Perang di Gaza terus berlanjut menyusul bombardemen Israel ke wilayah kantong Palestina itu. Krisis kemanusiaan juga dilaporkan sudah parah karena blokade dan keputusan Israel memutus listrik, air, makanan dan pasokan lainnya ke Gaza.

Meski aliran bantuan kemanusiaan sudah mulai memasuki Gaza, PBB menyebut jumlah itu masih jauh dari mencukupi. Sekretaris Jenderal PBB Antonio Guterres telah menyerukan gencatan senjata kemanusiaan di Gaza.
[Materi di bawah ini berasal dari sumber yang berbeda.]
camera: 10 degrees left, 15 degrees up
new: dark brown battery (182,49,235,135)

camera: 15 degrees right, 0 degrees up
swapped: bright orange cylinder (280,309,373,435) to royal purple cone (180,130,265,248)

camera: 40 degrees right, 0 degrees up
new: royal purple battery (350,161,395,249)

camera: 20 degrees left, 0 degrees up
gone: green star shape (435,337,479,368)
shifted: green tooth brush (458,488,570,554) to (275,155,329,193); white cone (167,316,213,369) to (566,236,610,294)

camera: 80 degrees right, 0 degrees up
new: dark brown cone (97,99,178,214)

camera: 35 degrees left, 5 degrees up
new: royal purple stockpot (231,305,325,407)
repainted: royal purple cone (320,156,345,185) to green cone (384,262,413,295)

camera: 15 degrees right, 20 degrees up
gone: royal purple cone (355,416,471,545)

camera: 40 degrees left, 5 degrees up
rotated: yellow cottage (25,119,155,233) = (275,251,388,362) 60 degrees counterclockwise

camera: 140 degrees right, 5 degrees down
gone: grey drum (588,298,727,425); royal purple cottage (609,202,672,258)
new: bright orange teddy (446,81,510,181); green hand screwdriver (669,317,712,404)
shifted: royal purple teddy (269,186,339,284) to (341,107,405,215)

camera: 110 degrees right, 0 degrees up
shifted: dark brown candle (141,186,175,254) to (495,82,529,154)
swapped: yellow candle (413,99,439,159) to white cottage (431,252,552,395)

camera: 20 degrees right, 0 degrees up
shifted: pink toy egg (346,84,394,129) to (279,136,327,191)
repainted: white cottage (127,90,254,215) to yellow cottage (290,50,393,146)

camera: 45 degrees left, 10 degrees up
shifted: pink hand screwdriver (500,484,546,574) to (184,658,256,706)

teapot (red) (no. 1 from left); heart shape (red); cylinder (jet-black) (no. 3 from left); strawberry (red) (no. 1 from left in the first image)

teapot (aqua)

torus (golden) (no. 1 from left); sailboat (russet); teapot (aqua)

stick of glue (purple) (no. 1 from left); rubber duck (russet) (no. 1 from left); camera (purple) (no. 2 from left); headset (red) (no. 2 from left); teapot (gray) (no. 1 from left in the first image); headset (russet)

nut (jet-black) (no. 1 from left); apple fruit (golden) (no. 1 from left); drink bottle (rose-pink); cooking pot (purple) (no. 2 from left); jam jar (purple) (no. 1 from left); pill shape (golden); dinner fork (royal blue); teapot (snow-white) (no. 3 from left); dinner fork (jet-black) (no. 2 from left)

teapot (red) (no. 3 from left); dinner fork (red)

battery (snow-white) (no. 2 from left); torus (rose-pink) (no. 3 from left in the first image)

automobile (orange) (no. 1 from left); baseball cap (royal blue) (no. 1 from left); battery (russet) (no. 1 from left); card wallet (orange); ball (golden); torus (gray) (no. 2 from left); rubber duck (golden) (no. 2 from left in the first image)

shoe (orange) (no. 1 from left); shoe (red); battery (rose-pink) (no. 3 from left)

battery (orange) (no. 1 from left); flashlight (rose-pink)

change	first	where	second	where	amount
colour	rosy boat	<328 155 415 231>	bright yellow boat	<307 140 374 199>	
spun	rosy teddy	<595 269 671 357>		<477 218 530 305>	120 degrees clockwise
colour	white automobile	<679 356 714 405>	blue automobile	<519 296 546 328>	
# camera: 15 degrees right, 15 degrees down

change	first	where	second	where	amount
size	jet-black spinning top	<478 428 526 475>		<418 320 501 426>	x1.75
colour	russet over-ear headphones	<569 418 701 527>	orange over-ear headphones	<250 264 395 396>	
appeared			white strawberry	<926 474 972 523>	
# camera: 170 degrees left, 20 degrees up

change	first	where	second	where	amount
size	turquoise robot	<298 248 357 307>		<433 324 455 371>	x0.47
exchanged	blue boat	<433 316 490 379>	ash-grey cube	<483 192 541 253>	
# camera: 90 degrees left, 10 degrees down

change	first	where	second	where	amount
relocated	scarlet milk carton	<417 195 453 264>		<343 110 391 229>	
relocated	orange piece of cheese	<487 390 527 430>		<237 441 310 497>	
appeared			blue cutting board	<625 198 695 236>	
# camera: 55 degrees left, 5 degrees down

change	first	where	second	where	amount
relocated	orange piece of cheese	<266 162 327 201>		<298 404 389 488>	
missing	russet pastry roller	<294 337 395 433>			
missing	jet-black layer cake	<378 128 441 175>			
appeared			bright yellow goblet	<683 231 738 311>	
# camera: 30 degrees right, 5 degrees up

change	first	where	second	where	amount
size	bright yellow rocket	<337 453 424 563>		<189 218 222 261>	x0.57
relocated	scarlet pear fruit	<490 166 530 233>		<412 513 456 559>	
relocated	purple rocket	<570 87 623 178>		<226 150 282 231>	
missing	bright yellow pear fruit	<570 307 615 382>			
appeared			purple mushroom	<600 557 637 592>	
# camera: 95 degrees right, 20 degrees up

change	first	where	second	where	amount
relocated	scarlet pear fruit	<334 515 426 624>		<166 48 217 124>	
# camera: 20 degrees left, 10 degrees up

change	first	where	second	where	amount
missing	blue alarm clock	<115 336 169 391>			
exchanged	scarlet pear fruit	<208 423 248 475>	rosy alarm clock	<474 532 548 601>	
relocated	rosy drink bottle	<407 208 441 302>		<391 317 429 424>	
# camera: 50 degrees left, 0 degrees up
Dewan Keamanan PBB juga telah mengadakan sidang darurat pada pekan lalu untuk membahas serangan Israel di Gaza sekaligus melakukan pemungutan suara atas rancangan resolusi tentang konflik Israel-Palestina. Namun, Dewan Keamanan gagal menyepakati resolusi yang menyerukan jeda kemanusiaan di Gaza karena veto dari Amerika Serikat.

AS adalah salah satu anggota tetap Dewan Keamanan PBB bersama dengan Prancis, China, Rusia, dan Inggris. Anggota tetap memiliki hak veto atau hak untuk menolak atau membatalkan suatu resolusi yang diajukan.

Dewan Keamanan PBB sebelumnya telah menghasilkan sejumlah resolusi terkait konflik Israel-Palestina. Di antaranya Resolusi 242 (1967) yang menyerukan penarikan pasukan Israel dari wilayah yang diduduki setelah Perang Enam Hari. Kemudian Resolusi 1397 (2002) yang menyerukan penghentian kekerasan dan memulai proses perdamaian, untuk mendirikan dua negara yang berdampingan dalam batas yang diakui.

Namun, resolusi-resolusi ini tidak berhasil menyelesaikan konflik Israel-Palestina. Ini disebabkan oleh beberapa faktor, termasuk ketidaksepakatan tentang batas-batas negara Palestina dan hak veto AS. Amerika Serikat sendiri adalah sekutu Israel, dan mereka sering menggunakan hak veto mereka untuk memblokir resolusi Dewan Keamanan PBB yang mendukung Palestina.